*** Opening EXERCISE MATERIALS ***

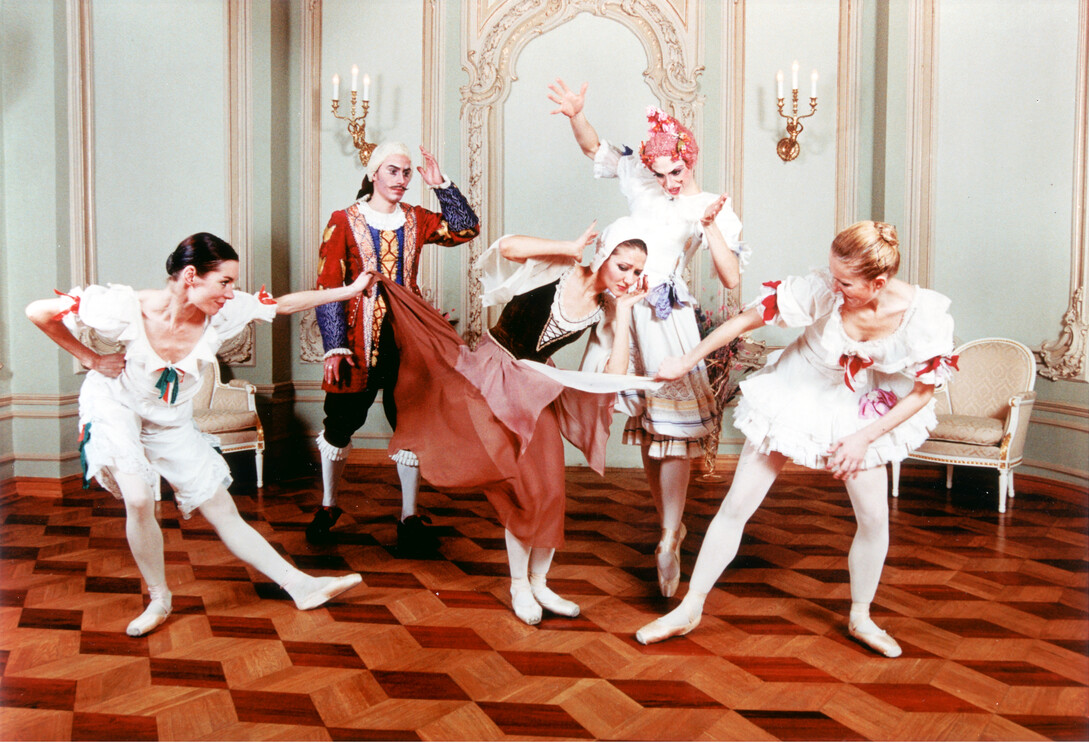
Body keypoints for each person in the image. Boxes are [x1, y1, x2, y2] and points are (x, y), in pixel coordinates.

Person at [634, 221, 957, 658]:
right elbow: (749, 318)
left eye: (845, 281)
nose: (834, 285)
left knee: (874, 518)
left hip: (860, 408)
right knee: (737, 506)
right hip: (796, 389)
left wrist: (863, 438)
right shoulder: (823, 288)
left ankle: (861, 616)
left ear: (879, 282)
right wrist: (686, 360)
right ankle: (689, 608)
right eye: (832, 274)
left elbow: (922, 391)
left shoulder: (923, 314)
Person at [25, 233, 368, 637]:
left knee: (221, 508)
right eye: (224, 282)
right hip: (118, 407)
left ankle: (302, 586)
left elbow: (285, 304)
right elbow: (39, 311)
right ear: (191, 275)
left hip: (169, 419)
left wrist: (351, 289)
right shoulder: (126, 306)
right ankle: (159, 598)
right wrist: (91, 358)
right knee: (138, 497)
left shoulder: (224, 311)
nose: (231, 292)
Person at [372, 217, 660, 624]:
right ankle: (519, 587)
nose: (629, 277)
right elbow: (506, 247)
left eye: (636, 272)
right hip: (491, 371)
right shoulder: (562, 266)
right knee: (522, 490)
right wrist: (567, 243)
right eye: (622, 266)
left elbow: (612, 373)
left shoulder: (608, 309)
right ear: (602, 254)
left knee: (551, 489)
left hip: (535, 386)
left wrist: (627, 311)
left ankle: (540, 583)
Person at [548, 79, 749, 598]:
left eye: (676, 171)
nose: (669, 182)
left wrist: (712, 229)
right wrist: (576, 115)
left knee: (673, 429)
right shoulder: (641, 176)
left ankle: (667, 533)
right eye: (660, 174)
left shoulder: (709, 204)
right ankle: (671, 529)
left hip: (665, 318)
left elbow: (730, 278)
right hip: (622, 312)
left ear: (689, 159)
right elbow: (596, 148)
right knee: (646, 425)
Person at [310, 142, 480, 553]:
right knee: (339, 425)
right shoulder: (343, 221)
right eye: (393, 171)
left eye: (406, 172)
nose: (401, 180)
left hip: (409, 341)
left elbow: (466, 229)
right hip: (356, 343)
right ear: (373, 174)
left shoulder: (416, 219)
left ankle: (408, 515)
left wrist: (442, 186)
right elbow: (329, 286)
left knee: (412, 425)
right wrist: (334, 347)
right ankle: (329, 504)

*** Closing EXERCISE MATERIALS ***
*** Opening EXERCISE MATERIALS ***

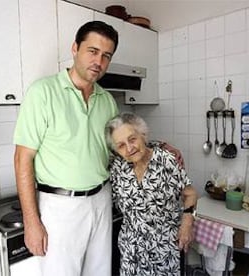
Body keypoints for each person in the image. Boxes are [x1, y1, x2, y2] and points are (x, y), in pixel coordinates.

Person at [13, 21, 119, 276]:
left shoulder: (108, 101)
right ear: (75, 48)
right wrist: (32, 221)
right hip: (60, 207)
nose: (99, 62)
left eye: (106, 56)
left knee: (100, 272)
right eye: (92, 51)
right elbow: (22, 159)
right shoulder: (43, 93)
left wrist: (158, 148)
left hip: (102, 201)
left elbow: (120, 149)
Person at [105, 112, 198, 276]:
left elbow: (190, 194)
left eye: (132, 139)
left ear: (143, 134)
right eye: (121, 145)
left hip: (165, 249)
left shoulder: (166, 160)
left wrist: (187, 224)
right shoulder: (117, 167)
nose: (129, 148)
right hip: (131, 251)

*** Closing EXERCISE MATERIALS ***

**PROBLEM TO SOLVE**
Leave out every line above except those from the line with "right eye: (393, 171)" up to and including the line with "right ankle: (329, 504)", and copy those exactly.

**COMPLETED EXERCISE**
right eye: (393, 171)
left eye: (406, 172)
nose: (401, 180)
left hip: (409, 341)
left elbow: (466, 229)
right hip: (356, 343)
right ear: (373, 174)
left shoulder: (416, 219)
left ankle: (408, 515)
left wrist: (442, 186)
right elbow: (329, 286)
left knee: (412, 425)
right wrist: (334, 347)
right ankle: (329, 504)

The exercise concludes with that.